I must say thank God that it wasn't all terrible. My mother and sister were my lifeline. My maternal family in general kept me strong...showed me much love. And with all of the turmoil going on it felt like my unborn son and I were against the world. I felt like someone was loving me from the inside out *smile*. I would talk to my belly and I don't know.....could feel his response in a loving exchange of energy. It was weird. It was beautiful. He would dance like crazy to Jay Z and Celine Dion. I knew right then he'd be as eccentric as his mother and couldn't wait to meet him. As I was surrounded by my family/friends at my baby shower I felt so blessed all of the other nonsense was irrelevant. I'm ready for this, B! The clinical department at my job threw me a surprise baby shower which shocked me because of the treatment received from the very co-workers I practically grew up with was less than substantial. To this day, when thoughts of them fill my mind I am overwhelmed with gratitude. My mentor V, he was everything. His tough words of wisdom and sarcastic humor are carried with me to this day. No, it wasn't all unpleasant. God sent his angels...
Delivery was a little traumatic. My mother and boyfriend were standing by to greet little man and my son wouldn't budge (love, love, love that epidural). Shivers began to rock my body like an earthquake. My doctor pushed for a C-section and I fought against his orders like I had had medical school instruction. No, no, no I can push!! Um, no I couldn't and my son was in distress so they rushed me into surgery. When I first laid eyes on him, I was just glad to have bought him to safety. My doctor would later express his happiness that we both survived. It took awhile for that fire to be lit but when it did, it became an inferno. Yes, God sent his angels.

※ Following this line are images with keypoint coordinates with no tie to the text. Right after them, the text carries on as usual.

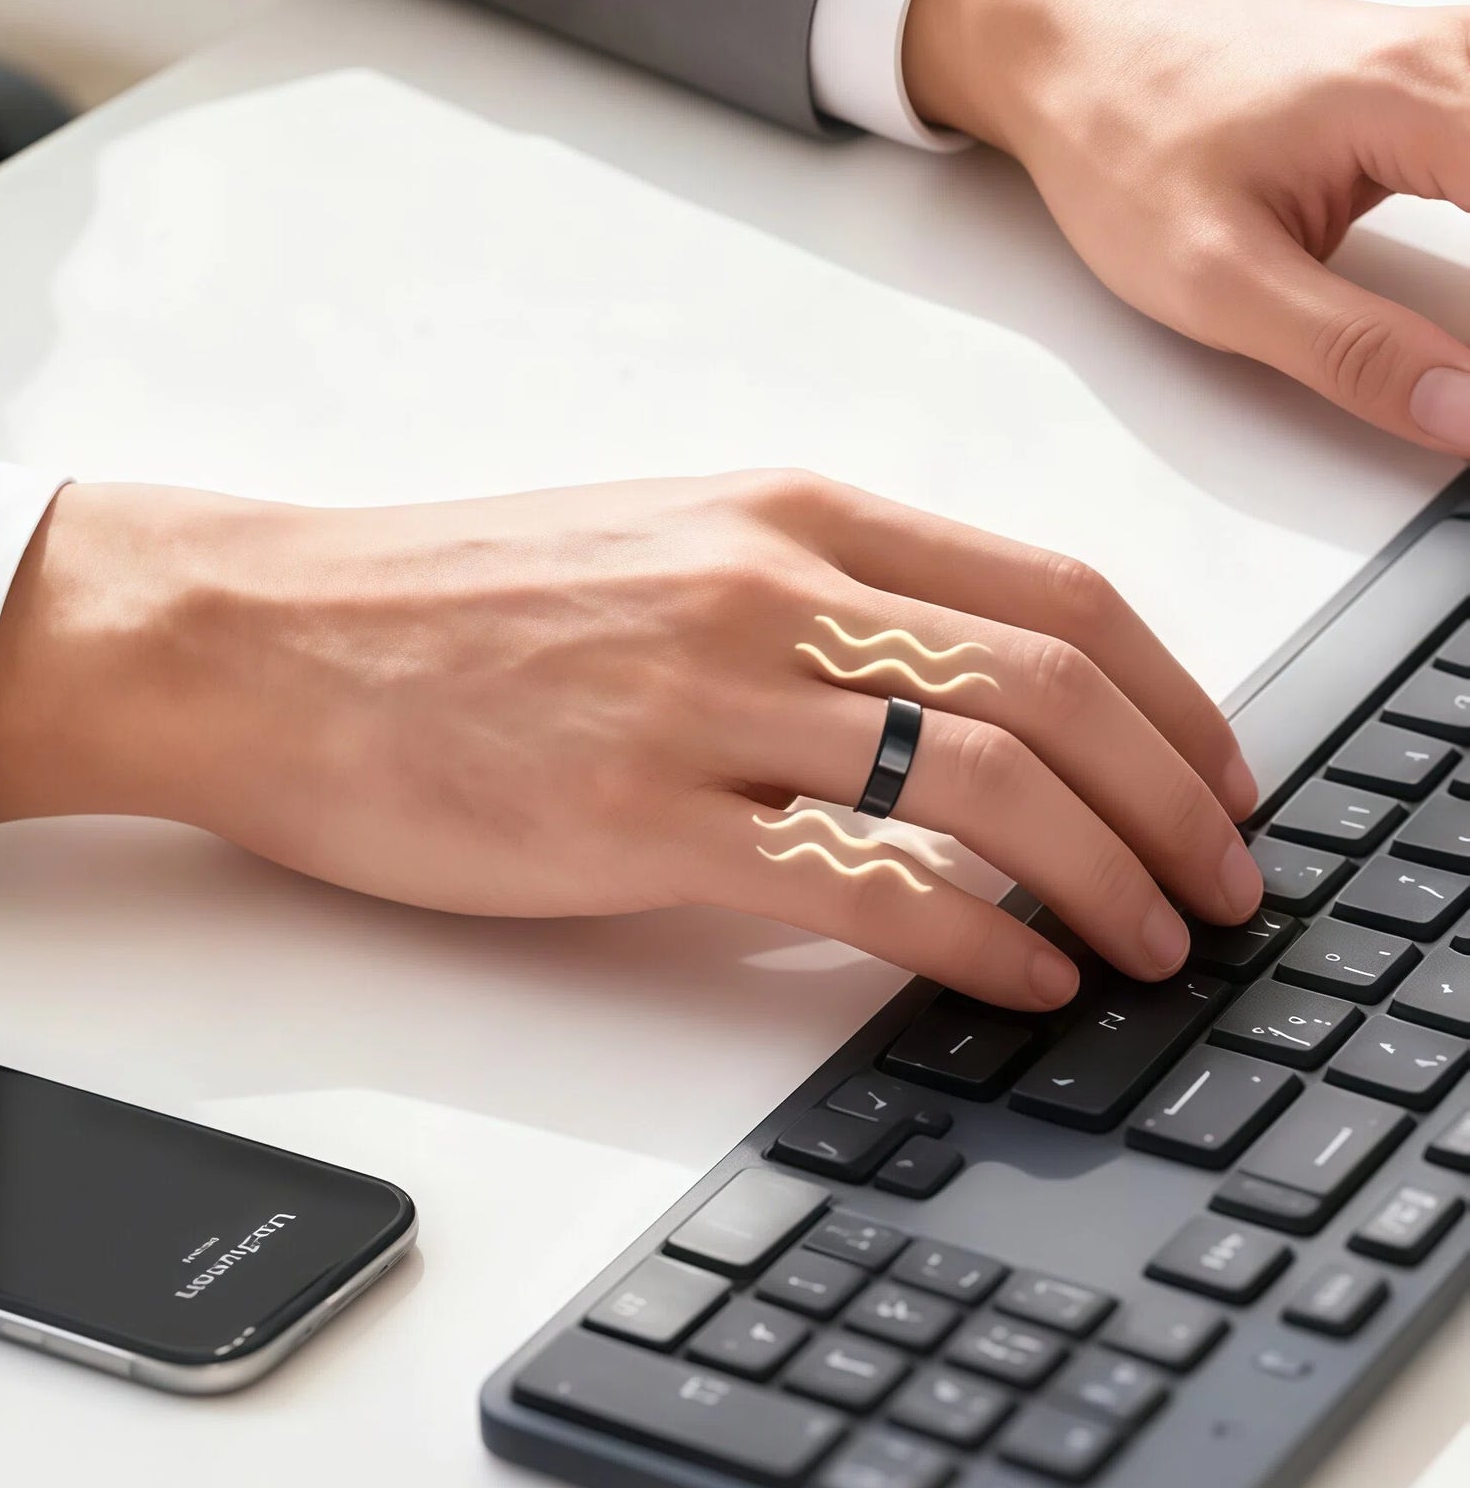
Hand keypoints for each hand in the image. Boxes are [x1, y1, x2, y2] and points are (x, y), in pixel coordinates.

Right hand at [0, 470, 1262, 1010]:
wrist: (267, 636)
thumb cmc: (450, 598)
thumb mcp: (663, 542)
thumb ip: (817, 596)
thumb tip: (967, 698)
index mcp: (785, 512)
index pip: (1054, 592)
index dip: (1176, 696)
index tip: (1217, 774)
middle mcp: (766, 585)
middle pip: (1053, 688)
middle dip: (1178, 802)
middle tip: (1221, 883)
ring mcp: (701, 698)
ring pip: (983, 786)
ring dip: (1107, 877)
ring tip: (1147, 946)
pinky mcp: (634, 814)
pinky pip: (858, 885)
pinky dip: (976, 940)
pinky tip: (1019, 975)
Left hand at [903, 0, 1469, 451]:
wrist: (1069, 40)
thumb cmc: (1120, 130)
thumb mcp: (1214, 277)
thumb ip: (1353, 355)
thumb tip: (1466, 419)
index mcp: (1417, 97)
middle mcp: (1459, 55)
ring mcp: (1460, 55)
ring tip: (1461, 355)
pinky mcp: (1449, 77)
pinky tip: (1466, 317)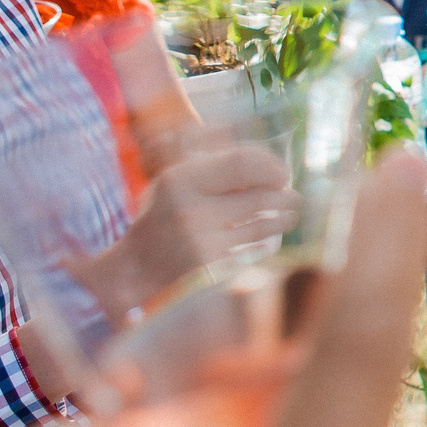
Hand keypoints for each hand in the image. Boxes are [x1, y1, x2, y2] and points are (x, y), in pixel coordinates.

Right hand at [73, 130, 299, 318]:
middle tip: (293, 196)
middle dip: (284, 195)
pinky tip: (271, 235)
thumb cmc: (162, 218)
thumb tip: (265, 159)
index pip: (241, 163)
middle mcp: (190, 207)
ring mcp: (201, 238)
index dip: (269, 166)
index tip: (283, 172)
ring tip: (289, 213)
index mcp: (180, 179)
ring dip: (283, 217)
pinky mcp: (209, 263)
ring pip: (262, 223)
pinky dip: (267, 239)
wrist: (133, 267)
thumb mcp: (176, 183)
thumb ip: (213, 169)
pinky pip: (251, 246)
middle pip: (259, 195)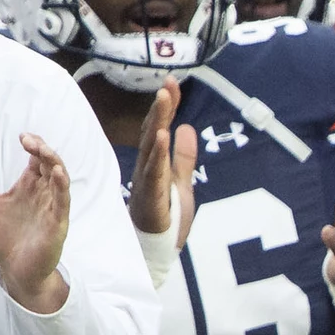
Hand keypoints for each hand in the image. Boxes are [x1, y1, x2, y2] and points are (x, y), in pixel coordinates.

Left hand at [0, 135, 70, 314]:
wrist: (12, 269)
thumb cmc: (2, 239)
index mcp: (28, 188)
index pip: (38, 160)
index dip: (34, 145)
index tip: (22, 137)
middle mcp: (42, 195)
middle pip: (51, 165)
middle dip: (43, 150)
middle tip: (28, 140)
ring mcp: (51, 209)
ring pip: (60, 180)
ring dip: (54, 163)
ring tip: (42, 150)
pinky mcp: (56, 225)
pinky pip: (63, 203)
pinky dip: (62, 187)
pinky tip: (57, 173)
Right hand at [129, 83, 198, 245]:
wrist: (155, 253)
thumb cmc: (166, 218)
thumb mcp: (182, 183)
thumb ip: (184, 157)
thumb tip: (187, 127)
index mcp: (155, 164)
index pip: (159, 129)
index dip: (166, 107)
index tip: (173, 82)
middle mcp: (147, 169)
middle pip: (153, 133)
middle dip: (161, 108)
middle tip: (168, 83)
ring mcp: (147, 183)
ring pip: (152, 148)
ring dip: (157, 122)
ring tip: (164, 100)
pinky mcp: (151, 198)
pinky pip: (154, 173)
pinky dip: (158, 154)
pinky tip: (161, 137)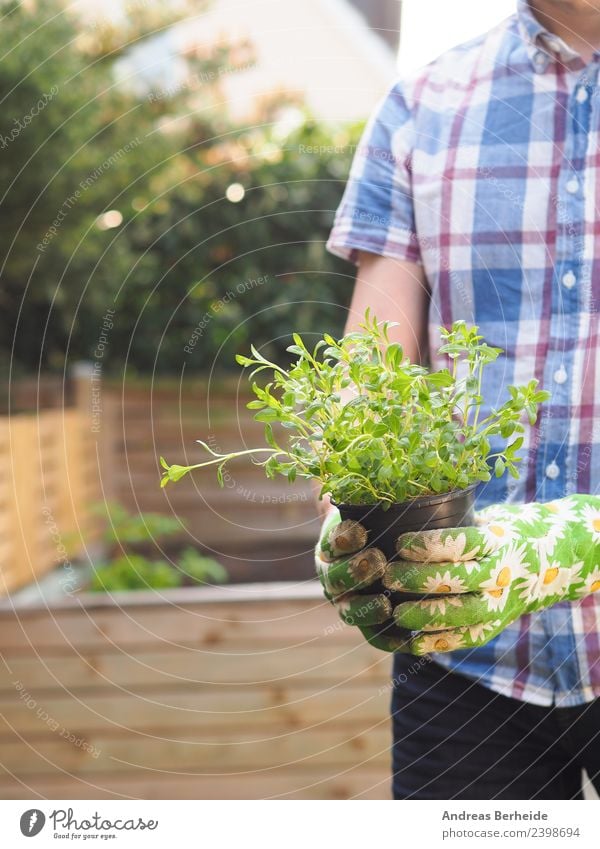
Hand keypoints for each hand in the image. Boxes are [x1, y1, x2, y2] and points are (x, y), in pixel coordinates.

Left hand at [316, 496, 599, 654]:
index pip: (462, 542)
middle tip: (387, 575)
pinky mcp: (495, 625)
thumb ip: (452, 520)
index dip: (429, 544)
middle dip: (419, 579)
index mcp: (497, 541)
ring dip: (425, 614)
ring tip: (394, 611)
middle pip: (459, 579)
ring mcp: (501, 602)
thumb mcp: (485, 518)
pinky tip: (411, 641)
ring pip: (462, 613)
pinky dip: (438, 642)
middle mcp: (502, 573)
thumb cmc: (499, 533)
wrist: (548, 561)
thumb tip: (400, 510)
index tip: (399, 542)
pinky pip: (466, 638)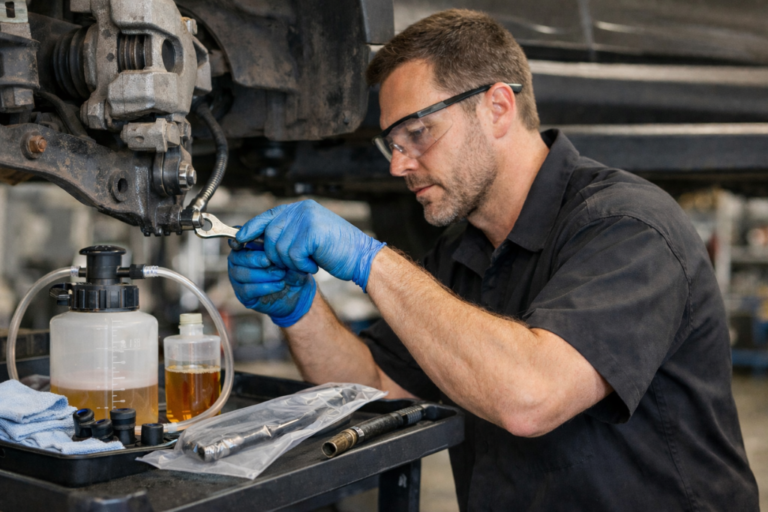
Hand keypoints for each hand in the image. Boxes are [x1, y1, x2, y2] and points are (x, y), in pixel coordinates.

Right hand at [228, 246, 315, 327]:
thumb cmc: (291, 267)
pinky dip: (265, 287)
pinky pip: (247, 290)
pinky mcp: (243, 295)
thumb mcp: (288, 253)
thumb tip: (269, 240)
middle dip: (255, 259)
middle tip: (271, 261)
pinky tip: (280, 285)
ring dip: (263, 274)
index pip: (237, 240)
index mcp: (245, 246)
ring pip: (241, 274)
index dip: (240, 241)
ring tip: (281, 274)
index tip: (256, 243)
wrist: (299, 291)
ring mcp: (238, 279)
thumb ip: (277, 244)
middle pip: (237, 257)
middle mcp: (237, 262)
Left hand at [236, 200, 385, 290]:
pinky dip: (301, 266)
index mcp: (300, 208)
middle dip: (276, 255)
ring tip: (309, 263)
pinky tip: (315, 265)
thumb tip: (260, 239)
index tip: (237, 240)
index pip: (268, 216)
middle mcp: (302, 209)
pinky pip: (292, 255)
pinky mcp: (311, 232)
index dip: (251, 229)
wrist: (361, 257)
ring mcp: (307, 219)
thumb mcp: (309, 237)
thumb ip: (288, 233)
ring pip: (279, 248)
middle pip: (270, 235)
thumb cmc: (337, 250)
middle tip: (293, 265)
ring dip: (291, 263)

Pregnancy is a time in a woman's life where she needs the most support. The most love. The most resources that you can have available to her. It is one of the closest human acts that we can consider a miracle. Whatsoever should become of that process has nothing to do with the emotions that she experiences and her perception of the circle of people she has surrounded herself with. I say all of this to say that due to the fact we've all come to be through pregnancy, our society (each & every one of us) should show a little compassion to woman with child. The media's constant display of images of pregnant woman dancing, working, and carrying on with their daily business desensitize us to the actual struggles that come with carrying a life. My experiences have made me a better woman so I can look back on it all and smile. I am now a source of strength for others. For my children especially. To quote one of my favorite poets (Maya Angelou) "People may not remember exactly what you did, or what you said, or even what you do, but they always remember how you made them feel." Shout out to all of those who made me feel great. You know who you are.